There are countless languages in the world, most of which have many thousands and some even billions of monolingual or bilingual speakers. The laws of statistics would seem to dictate, therefore, that any attempt to place up a translation business is futile, if only because the number of potential competitors is overwhelming. However, once you have begun your translation business you will realise that serious competition – i.e., from rivals with business acumen and the nerve to seek information from translation myths – is in fact comparatively scarce.
Native speakers are generally held to be indisputable authorities on translation issues. This leads us to the first yarn about the translation business: the native speaker is infallible. When you originate up your gain translation business you will soon search for that most customers, especially the more knowledgeable ones, will ask that the translation be done by a native speaker, on the assumption that a native speaker is automatically a first-rate writer. Not so. While there may be over a billion native speakers of English worldwide, only a share of them can be relied upon to enjoy the judgement it takes to choose whether a translation is linguistically sound in a given business context. We should not automatically purchase that a native speaker is a genuine writer in his occupy language, and even less that he is a great translator. For one thing, translation requires thorough insight into the source language as well as the target language. When you hire translators for your business, you should never forget that while a first-rate translator is usually a native speaker of the target language, not all native speakers are top-notch translators.
The second chronicle about the translation business has to do with client priorities, and the assumption that more than anything else, clients want quality. People can be excused for taking this account seriously. Anyone in his honest mind would put a question to that the client’s main wretchedness when bright a professional translation agency is to pick up a high-quality translation. Not so. Studies have shown that most clients are in fact more eager in run than in quality. This is not to say that your client will be delighted to regain any trash as long as he gets it fast; the point is that quality standards in a business context are different from those in an academic context, and may be overshadowed by practical concerns. University students are trained to execute linguistic perfection, to design translations formulated in impeccable grammar and a superbly neutral style. Yet the fruits of such training may not be quite to the business client’s taste. In fact, there are probably as many tastes as there are clients. A lawyer will question you first and foremost to gain unambiguous clauses and utilize appropriate legalese; a machine builder requires technical insight and authentic technical jargon; and the publisher of a general interest magazine needs articles that are simply a safe read. What all clients tend to have in well-liked, however, is a reverence for deadlines. After all, when a foreign client has arrived to trace a contract, there should be something to sign; when a magazine has been advertised to appear, it should be available when the market expects it. In a business environment, many different parties may be fervent in the production of a single document, which means that delays will win quick and may have grave financial consequences. So, starters should be aware that ‘quality’ equals adaptability to the client’s register and jargon, and that short deadlines are as likely to attract business as quality assurance procedures.
And if you manage to attract business, you will obtain that the translation industry can be quite friendly, even for business starters. The third epic we would like to impart is that translation is essentially an ad hoc business with very gross margins.
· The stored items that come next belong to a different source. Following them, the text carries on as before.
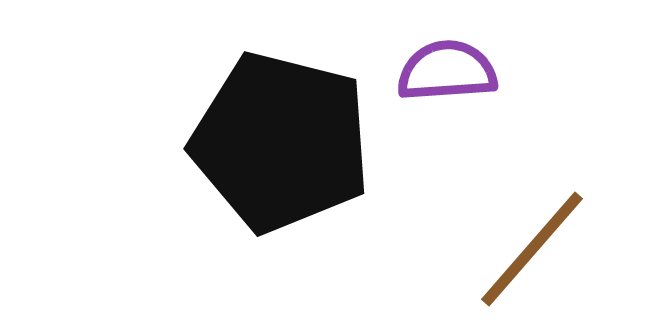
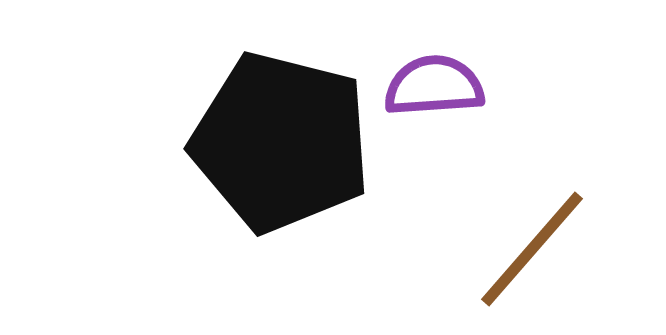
purple semicircle: moved 13 px left, 15 px down
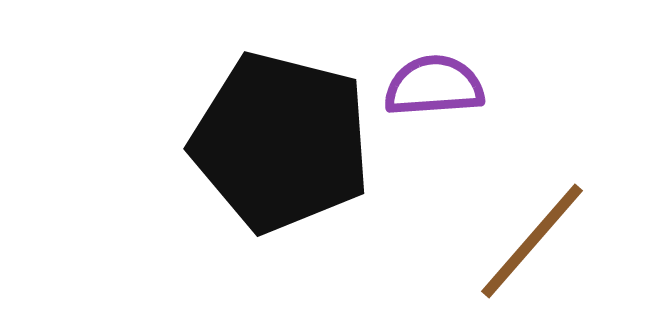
brown line: moved 8 px up
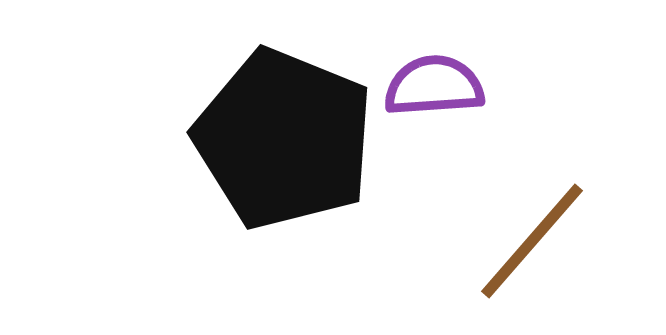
black pentagon: moved 3 px right, 3 px up; rotated 8 degrees clockwise
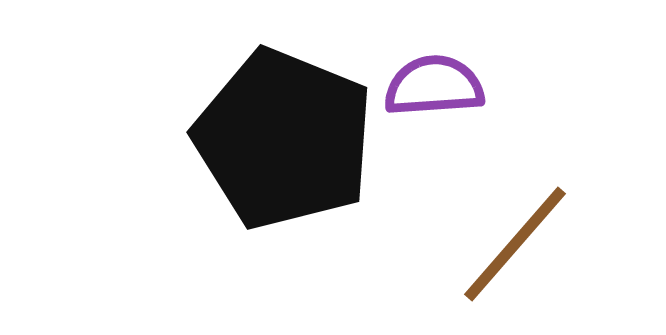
brown line: moved 17 px left, 3 px down
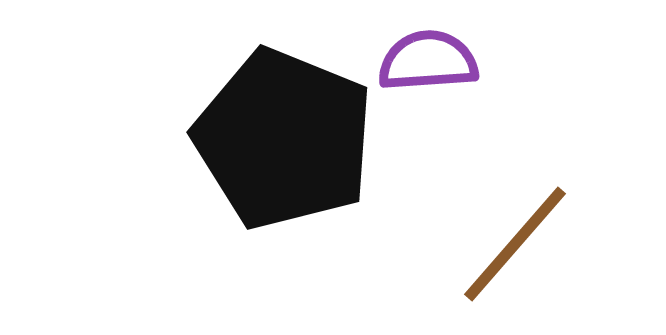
purple semicircle: moved 6 px left, 25 px up
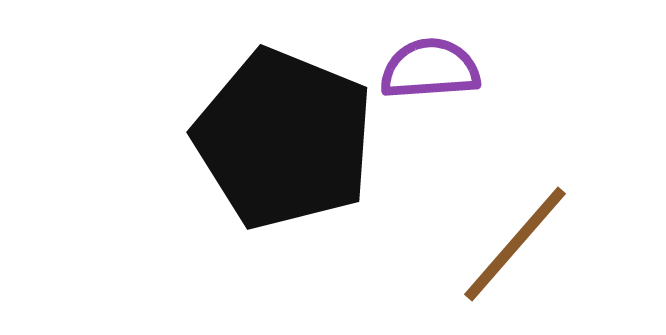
purple semicircle: moved 2 px right, 8 px down
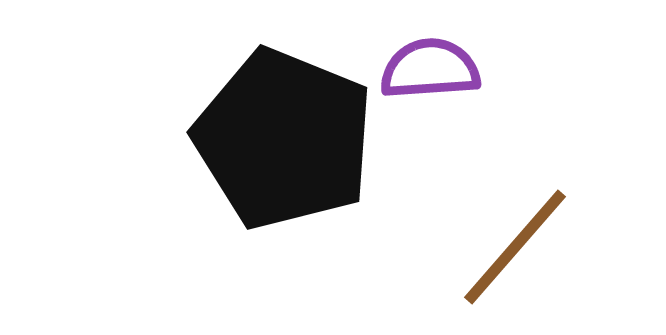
brown line: moved 3 px down
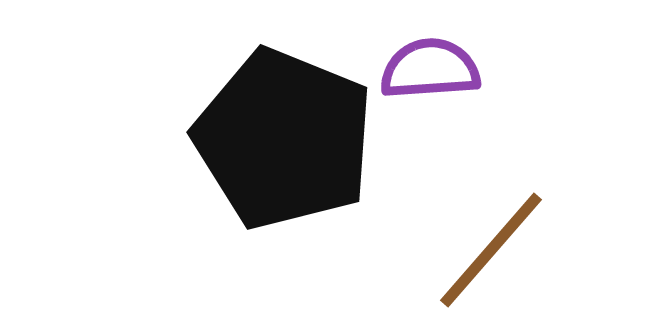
brown line: moved 24 px left, 3 px down
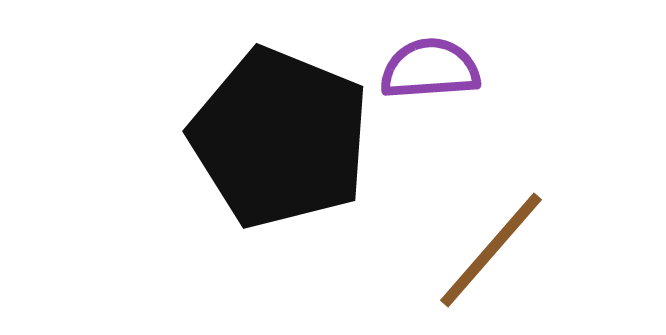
black pentagon: moved 4 px left, 1 px up
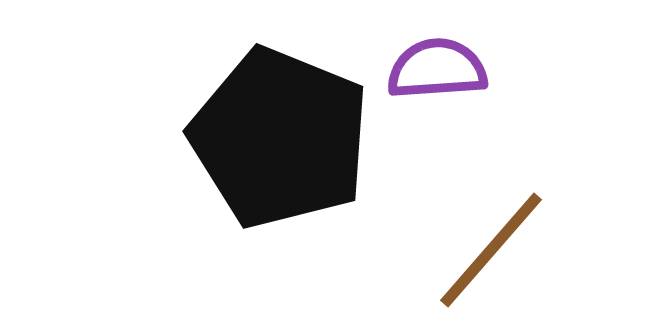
purple semicircle: moved 7 px right
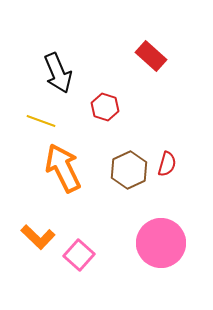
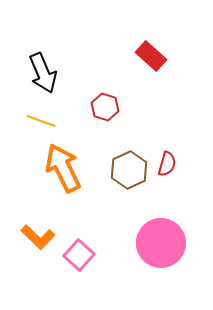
black arrow: moved 15 px left
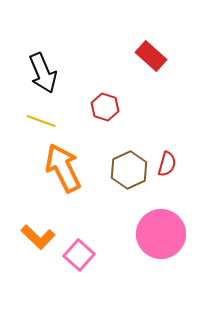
pink circle: moved 9 px up
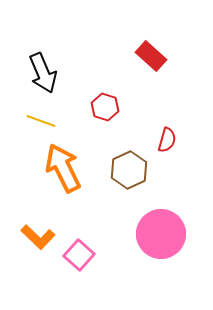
red semicircle: moved 24 px up
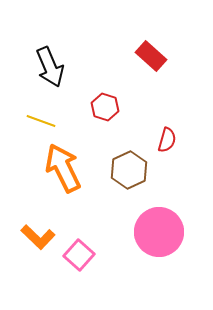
black arrow: moved 7 px right, 6 px up
pink circle: moved 2 px left, 2 px up
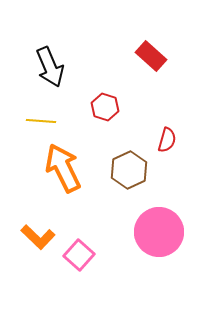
yellow line: rotated 16 degrees counterclockwise
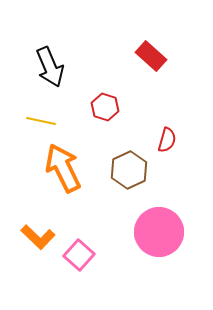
yellow line: rotated 8 degrees clockwise
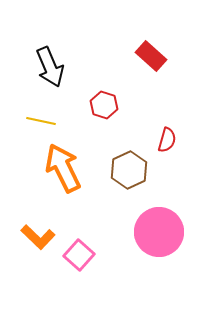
red hexagon: moved 1 px left, 2 px up
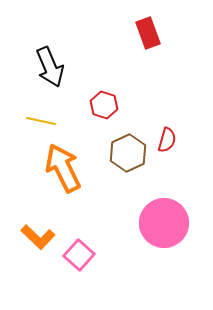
red rectangle: moved 3 px left, 23 px up; rotated 28 degrees clockwise
brown hexagon: moved 1 px left, 17 px up
pink circle: moved 5 px right, 9 px up
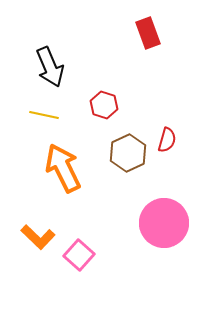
yellow line: moved 3 px right, 6 px up
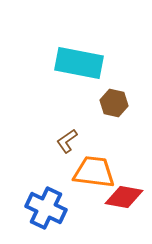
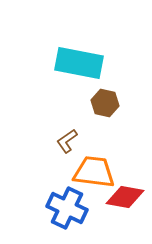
brown hexagon: moved 9 px left
red diamond: moved 1 px right
blue cross: moved 21 px right
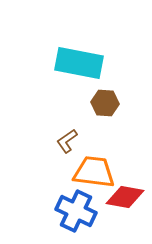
brown hexagon: rotated 8 degrees counterclockwise
blue cross: moved 9 px right, 3 px down
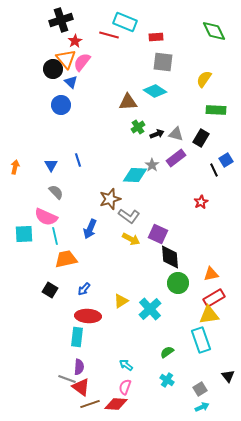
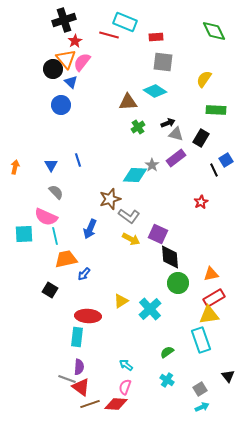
black cross at (61, 20): moved 3 px right
black arrow at (157, 134): moved 11 px right, 11 px up
blue arrow at (84, 289): moved 15 px up
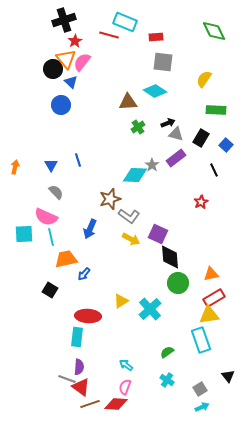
blue square at (226, 160): moved 15 px up; rotated 16 degrees counterclockwise
cyan line at (55, 236): moved 4 px left, 1 px down
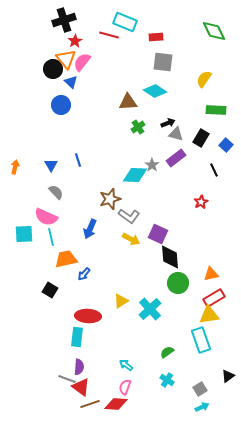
black triangle at (228, 376): rotated 32 degrees clockwise
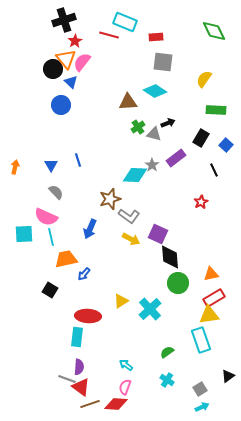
gray triangle at (176, 134): moved 22 px left
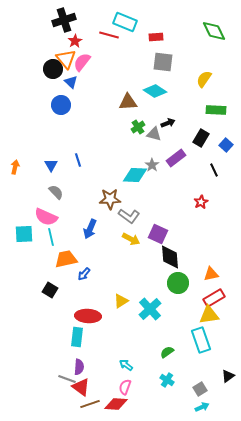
brown star at (110, 199): rotated 15 degrees clockwise
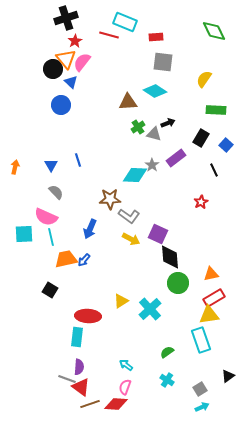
black cross at (64, 20): moved 2 px right, 2 px up
blue arrow at (84, 274): moved 14 px up
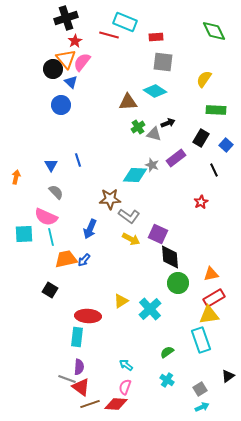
gray star at (152, 165): rotated 16 degrees counterclockwise
orange arrow at (15, 167): moved 1 px right, 10 px down
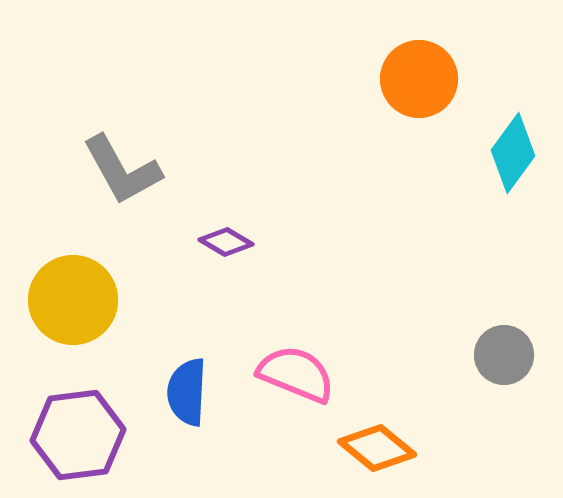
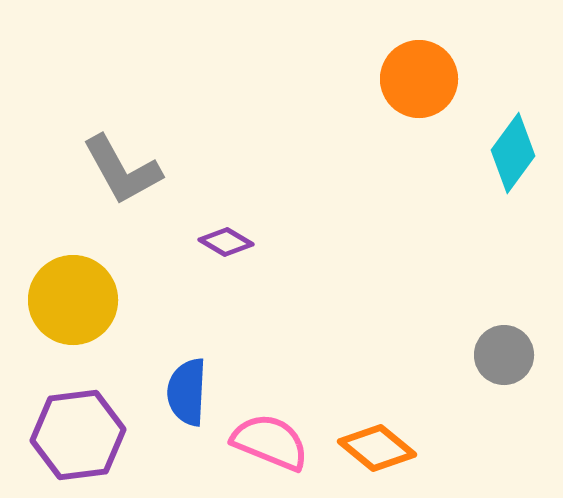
pink semicircle: moved 26 px left, 68 px down
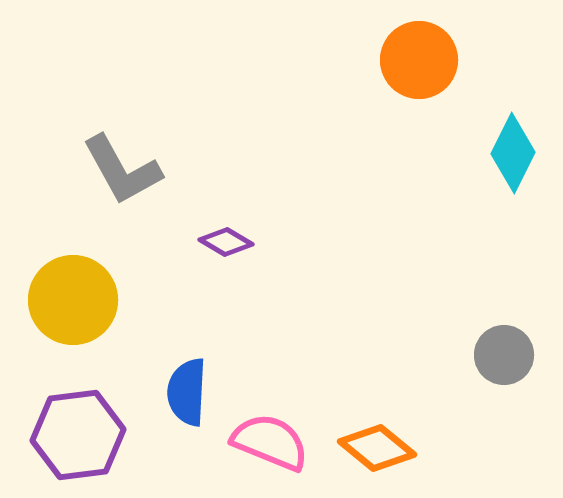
orange circle: moved 19 px up
cyan diamond: rotated 10 degrees counterclockwise
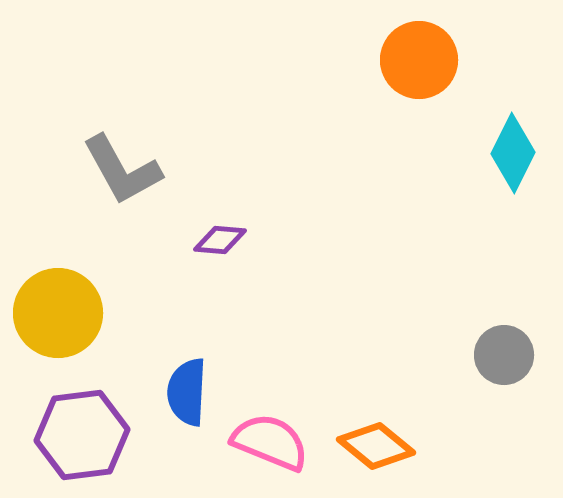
purple diamond: moved 6 px left, 2 px up; rotated 26 degrees counterclockwise
yellow circle: moved 15 px left, 13 px down
purple hexagon: moved 4 px right
orange diamond: moved 1 px left, 2 px up
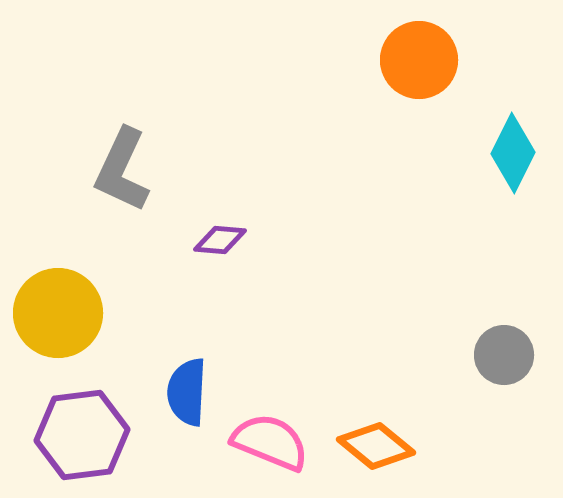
gray L-shape: rotated 54 degrees clockwise
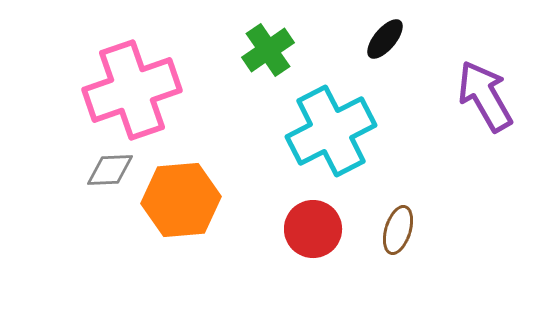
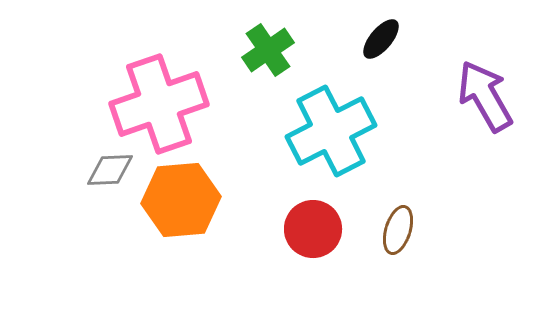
black ellipse: moved 4 px left
pink cross: moved 27 px right, 14 px down
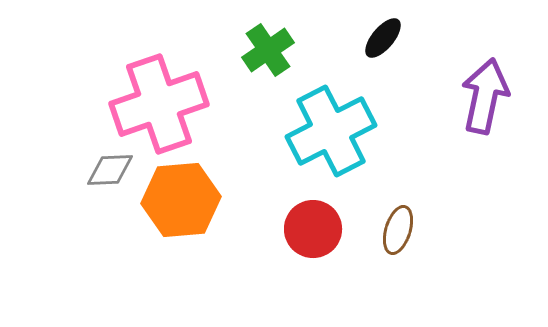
black ellipse: moved 2 px right, 1 px up
purple arrow: rotated 42 degrees clockwise
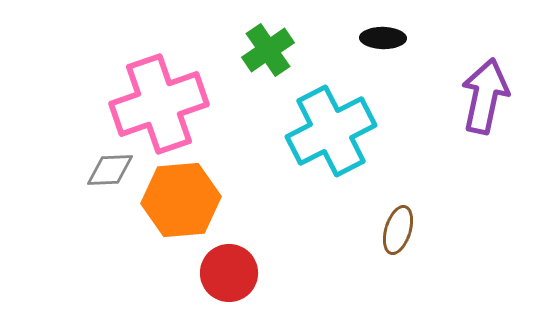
black ellipse: rotated 51 degrees clockwise
red circle: moved 84 px left, 44 px down
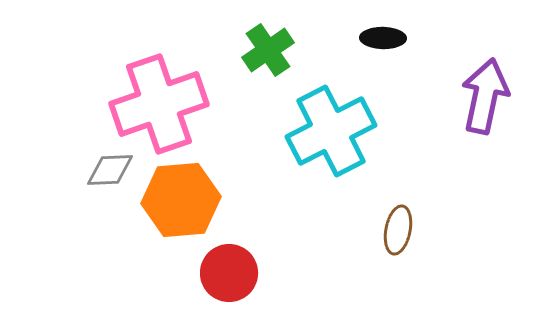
brown ellipse: rotated 6 degrees counterclockwise
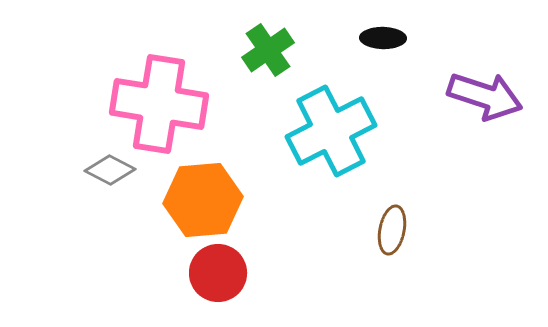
purple arrow: rotated 96 degrees clockwise
pink cross: rotated 28 degrees clockwise
gray diamond: rotated 30 degrees clockwise
orange hexagon: moved 22 px right
brown ellipse: moved 6 px left
red circle: moved 11 px left
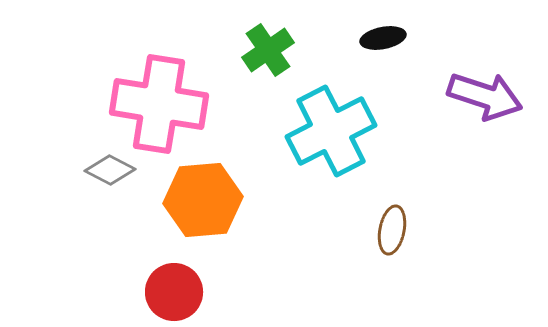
black ellipse: rotated 12 degrees counterclockwise
red circle: moved 44 px left, 19 px down
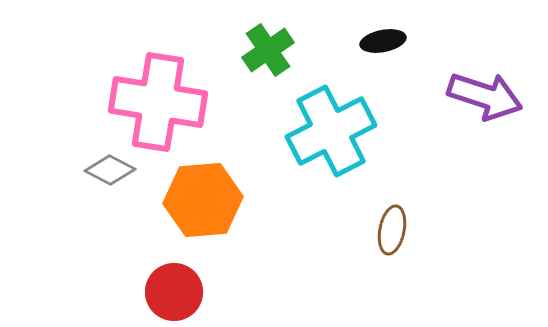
black ellipse: moved 3 px down
pink cross: moved 1 px left, 2 px up
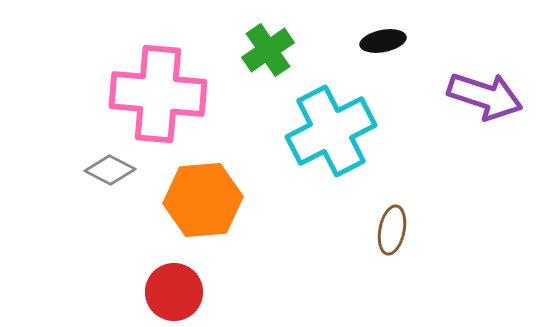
pink cross: moved 8 px up; rotated 4 degrees counterclockwise
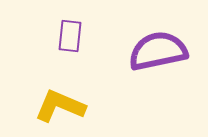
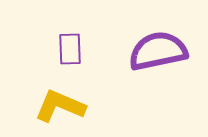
purple rectangle: moved 13 px down; rotated 8 degrees counterclockwise
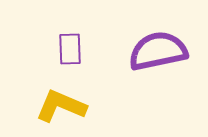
yellow L-shape: moved 1 px right
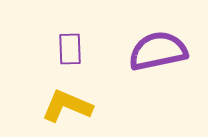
yellow L-shape: moved 6 px right
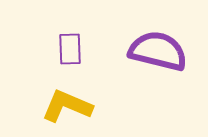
purple semicircle: rotated 26 degrees clockwise
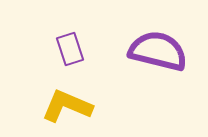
purple rectangle: rotated 16 degrees counterclockwise
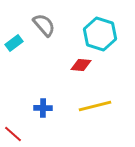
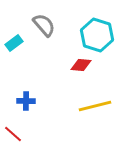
cyan hexagon: moved 3 px left, 1 px down
blue cross: moved 17 px left, 7 px up
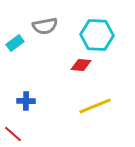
gray semicircle: moved 1 px right, 1 px down; rotated 120 degrees clockwise
cyan hexagon: rotated 16 degrees counterclockwise
cyan rectangle: moved 1 px right
yellow line: rotated 8 degrees counterclockwise
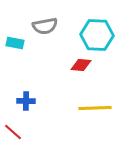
cyan rectangle: rotated 48 degrees clockwise
yellow line: moved 2 px down; rotated 20 degrees clockwise
red line: moved 2 px up
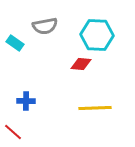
cyan rectangle: rotated 24 degrees clockwise
red diamond: moved 1 px up
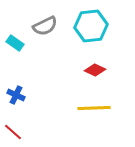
gray semicircle: rotated 15 degrees counterclockwise
cyan hexagon: moved 6 px left, 9 px up; rotated 8 degrees counterclockwise
red diamond: moved 14 px right, 6 px down; rotated 20 degrees clockwise
blue cross: moved 10 px left, 6 px up; rotated 24 degrees clockwise
yellow line: moved 1 px left
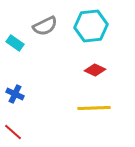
blue cross: moved 1 px left, 1 px up
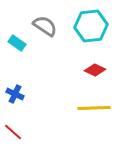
gray semicircle: rotated 120 degrees counterclockwise
cyan rectangle: moved 2 px right
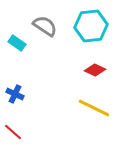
yellow line: rotated 28 degrees clockwise
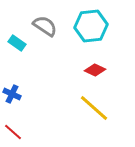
blue cross: moved 3 px left
yellow line: rotated 16 degrees clockwise
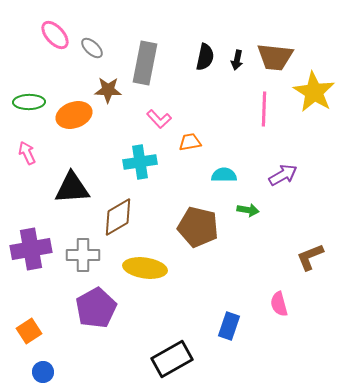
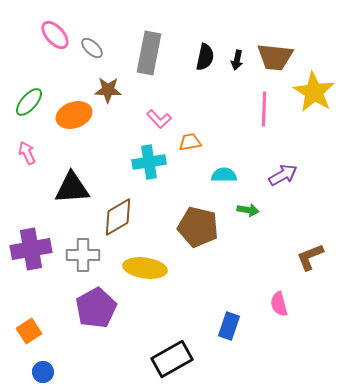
gray rectangle: moved 4 px right, 10 px up
green ellipse: rotated 48 degrees counterclockwise
cyan cross: moved 9 px right
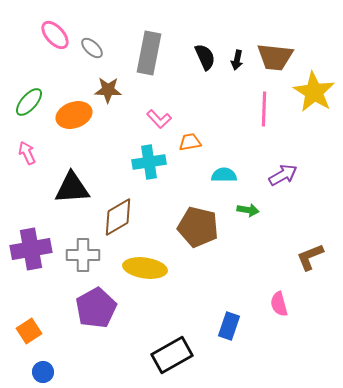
black semicircle: rotated 36 degrees counterclockwise
black rectangle: moved 4 px up
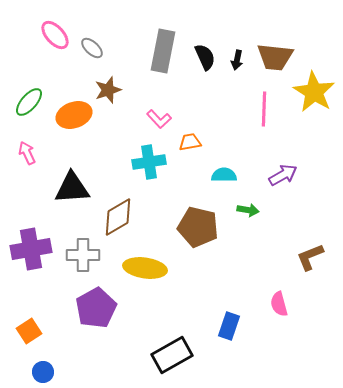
gray rectangle: moved 14 px right, 2 px up
brown star: rotated 20 degrees counterclockwise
Not so. Various successful ventures in unusual years, for example in the Netherlands and in Eastern Europe, have belied the mature image of the translator slaving away from dawn till dusk in an underheated attic and tranquil barely managing to design ends meet. It is moral that the translation process is extremely labour intensive, and despite all the computerisation efforts, the signs are that it will essentially remain a manual affair for many years to approach. Nevertheless, if you are apt of providing high-quality translations, geared to your client’s requirements and within the station deadlines, you will glean that you will be taken seriously as a partner and rewarded by very decent bottom line profits.